* [WHAT THE TASK ASKS]
Below this line are records; transcribe exactly the lines between the one holding "Y2160780D3*" and the one holding "0 Add four rect", inclusive, and omit the pictures.

* [EXERCISE MATERIALS]
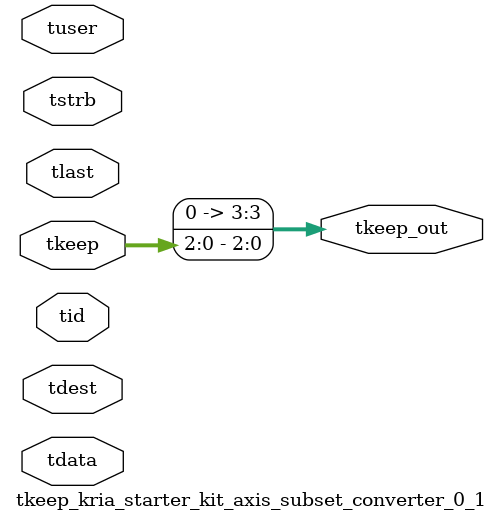
<source format=v>


`timescale 1ps/1ps

module tkeep_kria_starter_kit_axis_subset_converter_0_1 #
(
parameter C_S_AXIS_TDATA_WIDTH = 32,
parameter C_S_AXIS_TUSER_WIDTH = 0,
parameter C_S_AXIS_TID_WIDTH   = 0,
parameter C_S_AXIS_TDEST_WIDTH = 0,
parameter C_M_AXIS_TDATA_WIDTH = 32
)
(
input  [(C_S_AXIS_TDATA_WIDTH == 0 ? 1 : C_S_AXIS_TDATA_WIDTH)-1:0     ] tdata,
input  [(C_S_AXIS_TUSER_WIDTH == 0 ? 1 : C_S_AXIS_TUSER_WIDTH)-1:0     ] tuser,
input  [(C_S_AXIS_TID_WIDTH   == 0 ? 1 : C_S_AXIS_TID_WIDTH)-1:0       ] tid,
input  [(C_S_AXIS_TDEST_WIDTH == 0 ? 1 : C_S_AXIS_TDEST_WIDTH)-1:0     ] tdest,
input  [(C_S_AXIS_TDATA_WIDTH/8)-1:0 ] tkeep,
input  [(C_S_AXIS_TDATA_WIDTH/8)-1:0 ] tstrb,
input                                                                    tlast,
output [(C_M_AXIS_TDATA_WIDTH/8)-1:0 ] tkeep_out
);

assign tkeep_out = {tkeep[2:0]};

endmodule


</source>
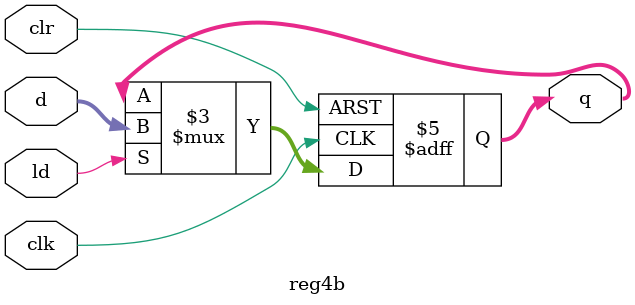
<source format=sv>
module reg4b (
    // declarando as entradas e saídas do registrador de 4b
    input logic clk, clr, ld,
    // entrada do reg_4b = 4 entradas dos ff-d
    input logic [3:0] d,
    // saída do reg_4b = 4 saídas dos ff-d
    output logic [3:0] q
);

    // implementando a lógica sequencial do registrador
    always_ff @(posedge clk or posedge clr) begin
        if (clr == 1'b1)
            // clr = 1 -> zera o registrador (zera os ff-d's)
            q <= 4'b0000;   
        else if (ld)
            // a saída do registrador recebe os dados da entrada [Carga Paralela]
            q <= d;  
    end 
endmodule
</source>
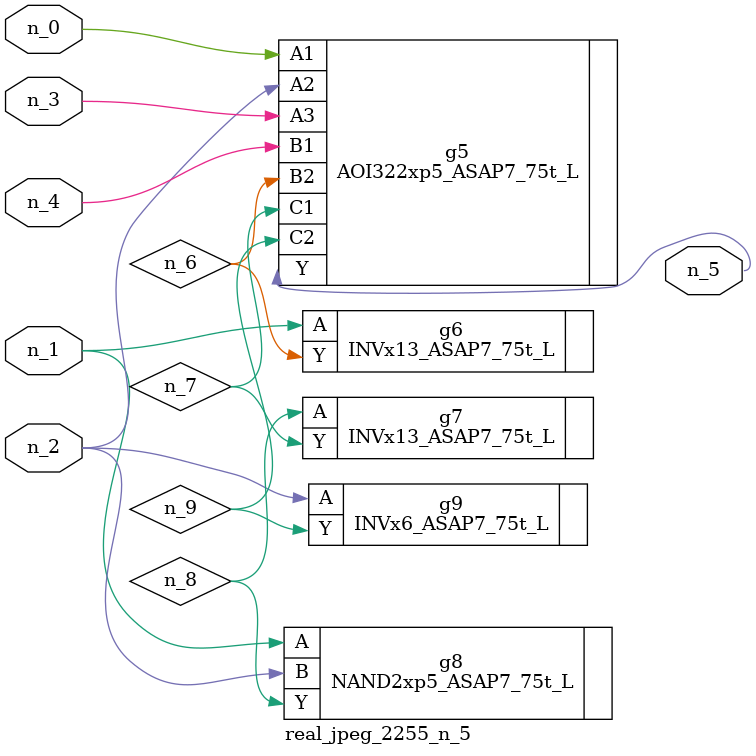
<source format=v>
module real_jpeg_2255_n_5 (n_4, n_0, n_1, n_2, n_3, n_5);

input n_4;
input n_0;
input n_1;
input n_2;
input n_3;

output n_5;

wire n_8;
wire n_6;
wire n_7;
wire n_9;

AOI322xp5_ASAP7_75t_L g5 ( 
.A1(n_0),
.A2(n_2),
.A3(n_3),
.B1(n_4),
.B2(n_6),
.C1(n_7),
.C2(n_9),
.Y(n_5)
);

INVx13_ASAP7_75t_L g6 ( 
.A(n_1),
.Y(n_6)
);

NAND2xp5_ASAP7_75t_L g8 ( 
.A(n_1),
.B(n_2),
.Y(n_8)
);

INVx6_ASAP7_75t_L g9 ( 
.A(n_2),
.Y(n_9)
);

INVx13_ASAP7_75t_L g7 ( 
.A(n_8),
.Y(n_7)
);


endmodule
</source>
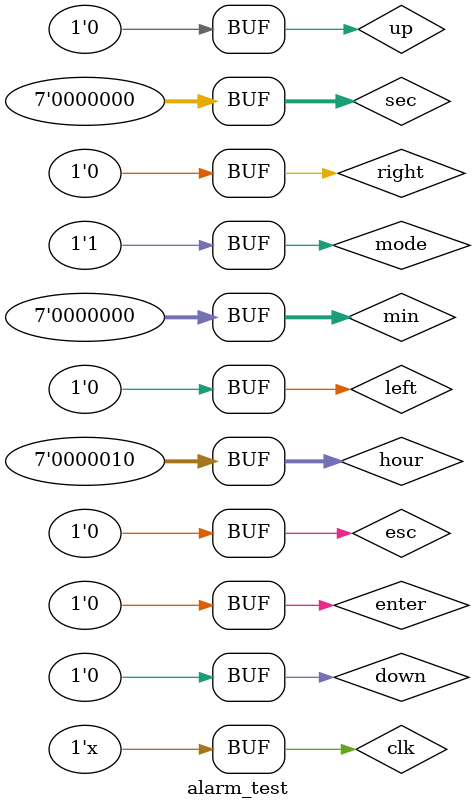
<source format=v>
`timescale 1ns / 1ps


module alarm_test;

	// Inputs
	reg up;
	reg down;
	reg left;
	reg right;
	reg enter;
	reg esc;
	reg clk;
	reg mode;
	reg [6:0] hour;
	reg [6:0] min;
	reg [6:0] sec;

	// Outputs
	wire [47:0] out;
	wire alm;
	wire norm;

	// Instantiate the Unit Under Test (UUT)
	alarm uut (
		.up(up), 
		.down(down), 
		.left(left), 
		.right(right), 
		.enter(enter), 
		.esc(esc), 
		.clk(clk), 
		.mode(mode), 
		.hour(hour), 
		.min(min), 
		.sec(sec), 
		.out(out), 
		.alm(alm), 
		.norm(norm)
	);

	initial begin
		// Initialize Inputs
		up = 0;
		down = 0;
		left = 0;
		right = 0;
		enter = 0;
		esc = 0;
		clk = 0;
		mode = 1;
		hour = 15;
		min = 39;
		sec = 45;

		#1000 enter = 1;
		#1000 enter = 0;
		#1000 up = 1;
		#1000 up = 0;
		#1000 up = 1;
		#1000 up = 0;
		#1000 esc = 1;
		#1000 esc = 0;
		#1000 up = 1;
		#1000 up = 0;
		
		#10000 hour = 2; min = 0; sec = 0;
		#70000 esc = 1; #100 esc = 0;
	end
	
	always #0.01 clk = ~clk;
      
endmodule


</source>
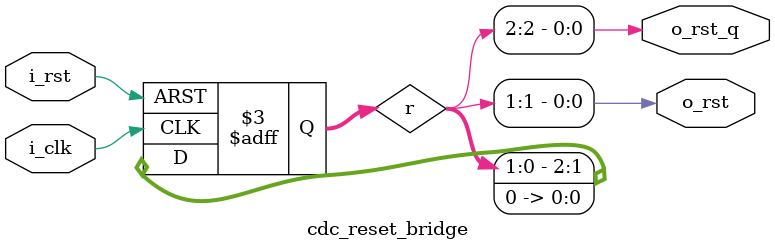
<source format=v>
/****************************************************************************

                        ---- cdc_reset_bridge ----

Clock domain crossing: reset bridge with asynchronous assertion and
synchronous de-assertion.

****************************************************************************/

module cdc_reset_bridge #(
    // Is reset initially asserted or de-asserted
    parameter INIT = 1'b1
) (
    input i_clk,    // clock
    input i_rst,    // async reset input
    output o_rst,   // cleaned up async-assert sync-deassert reset output
    output o_rst_q  // same as 'o_rst' but active for 1 more clock cycle
);

    reg [2:0] r = {3{INIT}};

    always @(posedge i_clk or posedge i_rst) begin
        if (i_rst) begin
            r <= {3{1'b1}};
        end else begin
            r <= {r[1:0], 1'b0};
        end
    end

    assign o_rst = r[1];
    assign o_rst_q = r[2];

endmodule

</source>
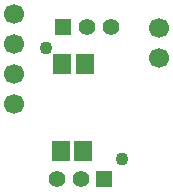
<source format=gbr>
G04 DipTrace 3.2.0.0*
G04 BottomMask.gbr*
%MOMM*%
G04 #@! TF.FileFunction,Soldermask,Bot*
G04 #@! TF.Part,Single*
%ADD23C,1.1*%
%ADD29C,1.7*%
%ADD33R,1.5X1.7*%
%ADD35C,1.4*%
%ADD37R,1.4X1.4*%
%FSLAX35Y35*%
G04*
G71*
G90*
G75*
G01*
G04 BotMask*
%LPD*%
D37*
X1990793Y1273177D3*
D35*
X1790793D3*
X1590793D3*
D23*
X2140793Y1443177D3*
D37*
X1646173Y2557653D3*
D35*
X1846173D3*
X2046173D3*
D23*
X1496173Y2387653D3*
D33*
X1623820Y1509923D3*
X1813820D3*
X1634880Y2244120D3*
X1824880D3*
D29*
X1228600Y2668780D3*
Y2414780D3*
Y2160780D3*
Y1906780D3*
X2457730Y2300220D3*
Y2554220D3*
M02*

</source>
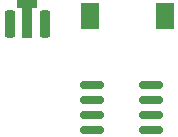
<source format=gbr>
%TF.GenerationSoftware,KiCad,Pcbnew,9.0.4*%
%TF.CreationDate,2026-01-27T05:13:48+01:00*%
%TF.ProjectId,weather station,77656174-6865-4722-9073-746174696f6e,rev?*%
%TF.SameCoordinates,Original*%
%TF.FileFunction,Paste,Top*%
%TF.FilePolarity,Positive*%
%FSLAX46Y46*%
G04 Gerber Fmt 4.6, Leading zero omitted, Abs format (unit mm)*
G04 Created by KiCad (PCBNEW 9.0.4) date 2026-01-27 05:13:48*
%MOMM*%
%LPD*%
G01*
G04 APERTURE LIST*
G04 Aperture macros list*
%AMRoundRect*
0 Rectangle with rounded corners*
0 $1 Rounding radius*
0 $2 $3 $4 $5 $6 $7 $8 $9 X,Y pos of 4 corners*
0 Add a 4 corners polygon primitive as box body*
4,1,4,$2,$3,$4,$5,$6,$7,$8,$9,$2,$3,0*
0 Add four circle primitives for the rounded corners*
1,1,$1+$1,$2,$3*
1,1,$1+$1,$4,$5*
1,1,$1+$1,$6,$7*
1,1,$1+$1,$8,$9*
0 Add four rect primitives between the rounded corners*
20,1,$1+$1,$2,$3,$4,$5,0*
20,1,$1+$1,$4,$5,$6,$7,0*
20,1,$1+$1,$6,$7,$8,$9,0*
20,1,$1+$1,$8,$9,$2,$3,0*%
%AMFreePoly0*
4,1,9,5.362500,-0.866500,1.237500,-0.866500,1.237500,-0.450000,-1.237500,-0.450000,-1.237500,0.450000,1.237500,0.450000,1.237500,0.866500,5.362500,0.866500,5.362500,-0.866500,5.362500,-0.866500,$1*%
G04 Aperture macros list end*
%ADD10RoundRect,0.150000X-0.825000X-0.150000X0.825000X-0.150000X0.825000X0.150000X-0.825000X0.150000X0*%
%ADD11R,1.500000X2.200000*%
%ADD12RoundRect,0.225000X0.225000X-0.925000X0.225000X0.925000X-0.225000X0.925000X-0.225000X-0.925000X0*%
%ADD13FreePoly0,90.000000*%
G04 APERTURE END LIST*
D10*
%TO.C,U2*%
X96515000Y-34625000D03*
X96515000Y-35895000D03*
X96515000Y-37165000D03*
X96515000Y-38435000D03*
X101465000Y-38435000D03*
X101465000Y-37165000D03*
X101465000Y-35895000D03*
X101465000Y-34625000D03*
%TD*%
D11*
%TO.C,L1*%
X96290000Y-28750000D03*
X102690000Y-28750000D03*
%TD*%
D12*
%TO.C,Q1*%
X89500000Y-29450000D03*
D13*
X91000000Y-29362500D03*
D12*
X92500000Y-29450000D03*
%TD*%
M02*

</source>
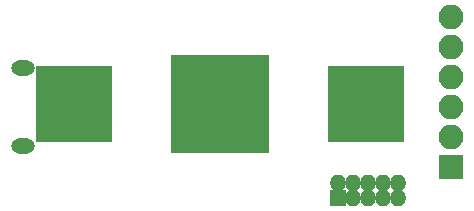
<source format=gbs>
G04 #@! TF.FileFunction,Soldermask,Bot*
%FSLAX46Y46*%
G04 Gerber Fmt 4.6, Leading zero omitted, Abs format (unit mm)*
G04 Created by KiCad (PCBNEW 4.0.6) date Tue Sep  5 19:33:10 2017*
%MOMM*%
%LPD*%
G01*
G04 APERTURE LIST*
%ADD10C,0.150000*%
%ADD11R,6.470000X6.470000*%
%ADD12R,8.400000X8.400000*%
%ADD13O,1.997660X1.299160*%
%ADD14R,1.400000X1.400000*%
%ADD15O,1.400000X1.400000*%
%ADD16R,2.100000X2.100000*%
%ADD17O,2.100000X2.100000*%
G04 APERTURE END LIST*
D10*
D11*
X170400000Y-88200000D03*
X145740000Y-88200000D03*
D12*
X158070000Y-88200000D03*
D13*
X141400460Y-85102680D03*
X141400460Y-91701600D03*
D14*
X168060000Y-96100000D03*
D15*
X168060000Y-94830000D03*
X169330000Y-96100000D03*
X169330000Y-94830000D03*
X170600000Y-96100000D03*
X170600000Y-94830000D03*
X171870000Y-96100000D03*
X171870000Y-94830000D03*
X173140000Y-96100000D03*
X173140000Y-94830000D03*
D16*
X177600000Y-93540000D03*
D17*
X177600000Y-91000000D03*
X177600000Y-88460000D03*
X177600000Y-85920000D03*
X177600000Y-83380000D03*
X177600000Y-80840000D03*
M02*

</source>
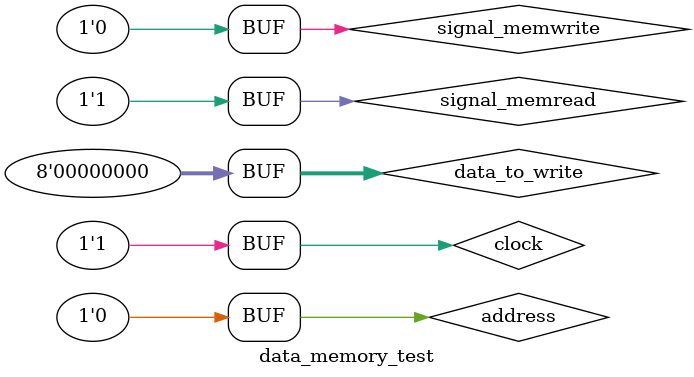
<source format=v>
`timescale 1ns / 1ps

module data_memory_test;

	// Inputs
	reg signal_memread;
	reg signal_memwrite;
	reg address;
	reg [7:0] data_to_write;
	reg clock;

	// Outputs
	wire [7:0] data_out;

	// Instantiate the Unit Under Test (UUT)
	data_memory uut (
		.signal_memread(signal_memread), 
		.signal_memwrite(signal_memwrite), 
		.address(address), 
		.data_to_write(data_to_write), 
		.clock(clock), 
		.data_out(data_out)
	);

	initial begin
		// Initialize Inputs
		signal_memread = 0;
		signal_memwrite = 0;
		address = 0;
		data_to_write = 0;
		clock = 0;
		#100;
        
		signal_memread = 0;
		signal_memwrite = 1;
		address = 8'b00000000;
		data_to_write = 8'b00001111;
		clock = 1;
		#100;

		signal_memread = 0;
		signal_memwrite = 0;
		address = 0;
		data_to_write = 0;
		clock = 0;
		#100;
        
		signal_memread = 1;
		signal_memwrite = 0;
		address = 8'b00000000;
		data_to_write = 8'b00000000;
		clock = 1;
		#100;

	end
      
endmodule


</source>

* [TASK OUTPUT]
Y2160780D3*
Y1906780D3*
X2457730Y2300220D3*
Y2554220D3*
M02*

</source>
<source format=gbr>
%TF.GenerationSoftware,KiCad,Pcbnew,9.0.4*%
%TF.CreationDate,2026-01-27T05:13:48+01:00*%
%TF.ProjectId,weather station,77656174-6865-4722-9073-746174696f6e,rev?*%
%TF.SameCoordinates,Original*%
%TF.FileFunction,Paste,Top*%
%TF.FilePolarity,Positive*%
%FSLAX46Y46*%
G04 Gerber Fmt 4.6, Leading zero omitted, Abs format (unit mm)*
G04 Created by KiCad (PCBNEW 9.0.4) date 2026-01-27 05:13:48*
%MOMM*%
%LPD*%
G01*
G04 APERTURE LIST*
G04 Aperture macros list*
%AMRoundRect*
0 Rectangle with rounded corners*
0 $1 Rounding radius*
0 $2 $3 $4 $5 $6 $7 $8 $9 X,Y pos of 4 corners*
0 Add a 4 corners polygon primitive as box body*
4,1,4,$2,$3,$4,$5,$6,$7,$8,$9,$2,$3,0*
0 Add four circle primitives for the rounded corners*
1,1,$1+$1,$2,$3*
1,1,$1+$1,$4,$5*
1,1,$1+$1,$6,$7*
1,1,$1+$1,$8,$9*
0 Add four rect primitives between the rounded corners*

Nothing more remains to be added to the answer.